I would guess, from what you write that, the walls are very cold, no insulation and they are damp from the water vapour breathed out by the dogs.
You probably have a situation where the dogs breath, being hot and 100% humid was attracted direct to the nearest cold surface, the plasterboard beside them..

Spot on!


As mentioned elsewhere, two inches of polystyrene or similar stuck to the wall will solve the problem. However, this will merely transfer the water vapour onto the next coldest surface in the porch, probably the walls that will be even colder, once the insulation is fixed to them.

Are you saying that the water vapour will move into the room more or go out to the walls?

I`m trying to eliminate the mould growth by the best possible means.

During the winter its heated and for the last few months has had a de-humidifier working to keep it down.

I`m still slightly confused about the need for a plastic ( visqueen ) membrane directly next to the wall underneath the celotex or does it go between the celotex and the plasterboard.

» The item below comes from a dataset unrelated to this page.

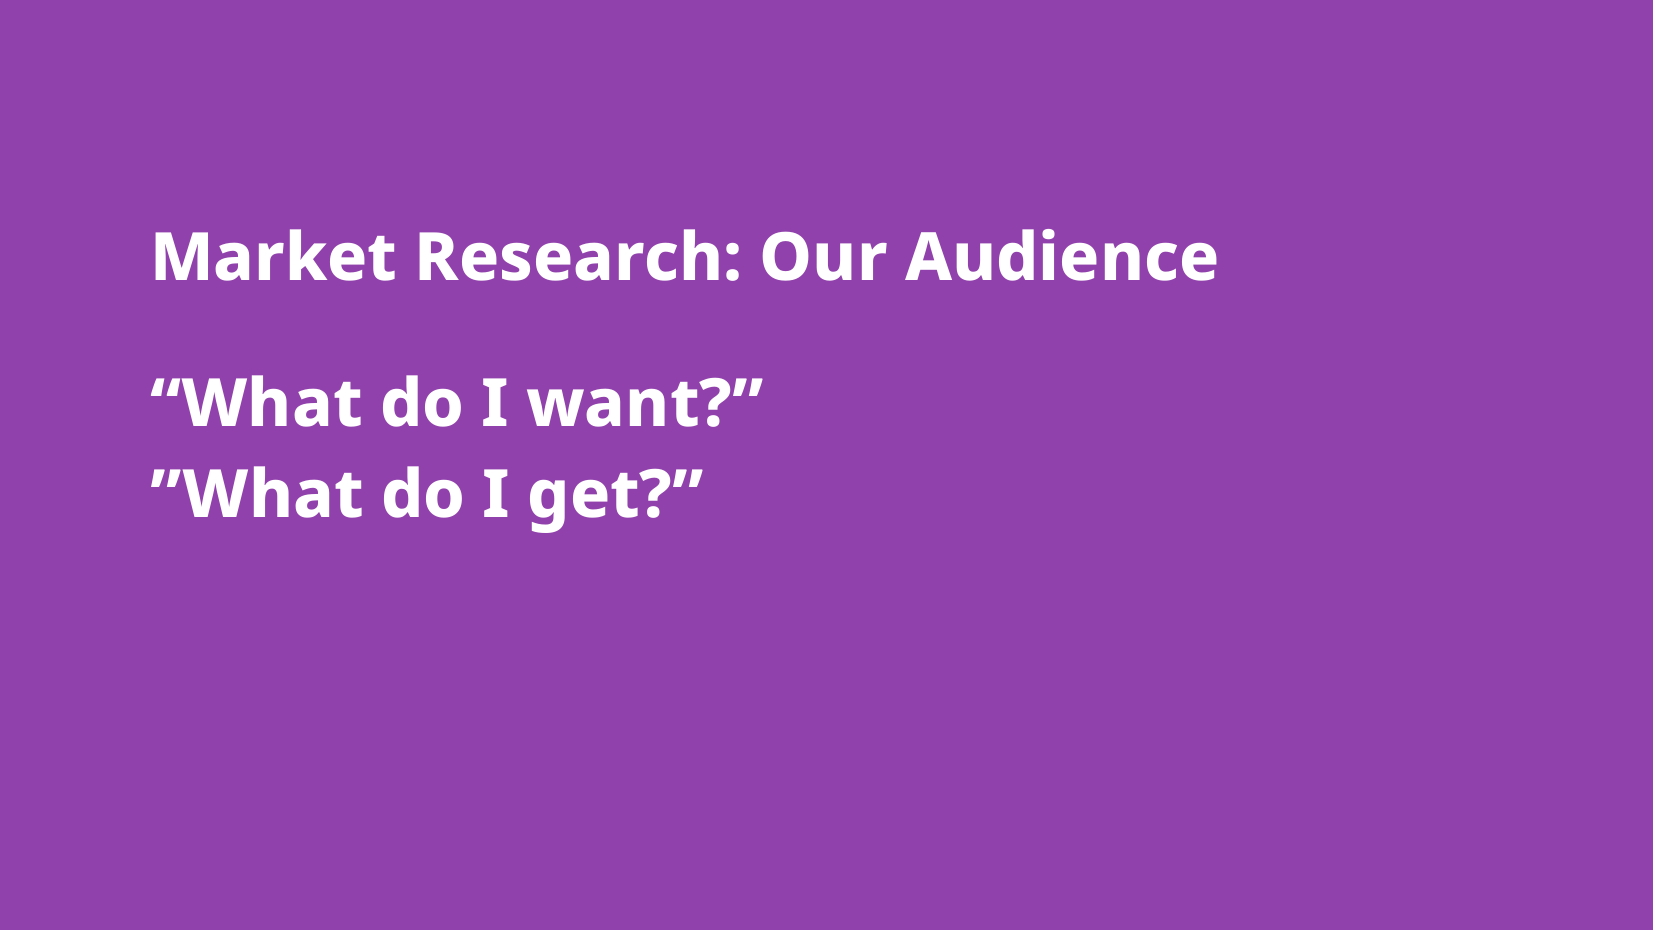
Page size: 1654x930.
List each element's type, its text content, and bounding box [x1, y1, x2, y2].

Would this stop the condenastion?

The walls can get as cold as they like....lol...as long as it doesn`t encourage mould to grow.
 
Vapour barrier is a slightly tricky one. PUR foam is a closed cell material so acts as a barrier in itself. But vapour will permeate the joints between the boards so you are likely to get some moisture build up beneath. However, you're talking about a single skin brick wall, which is going to be damp anyway, so I don't think this will be a significant problem.

The wall is cold but not damp.

Are you saying that the vapour will permeate from the wall side into the back of the insualtion...or the other way around?

I intend to foil tape all the room sided joints, but I think you are saying that the mould will grow behind these taped joins????
 
you have only a single skin wall complete with occupants inside - bad combo'.

you have damp both sides!

single brick wall.

polythene membrane.

battens.

foil backed insulation (taped).

board and skim.
 
Mould spores are in the air where ever you are, indoors or out, here or North Pole.
They just move about in the convected air currents looking for some where to land and grow.
Growing requires both food and water.
Remove the water mould growth stops dead.
With a single skin wall, you will always have damp, during the winter more noticeable than during the summer - a matter of degree.
A single skin wall provides the same insulation as a double glazed window, is there any point in adding insulation to a small part of the structure, that will achieve little?
You can of course waterproof the outside of the walls, silicone paint will cause the walls to shed the rain and they will dry out, eventually.
However, the dogs will continue to add water vapour from the inside, this will enter the wall and transfer to the outside as water vapour is always attracted to cold, it will then disappear into the air.
Having sheets of polystyrene stuck to the wall (provided they are not dense or more than three inches thick ie waterproof) will allow the water vapour to pass through the polystyrene and the wall.
Wet plaster or plasterboard on the inside are also transparent to water vapour - and that's it.
Let the water vapour move through the wall in either direction and disappear.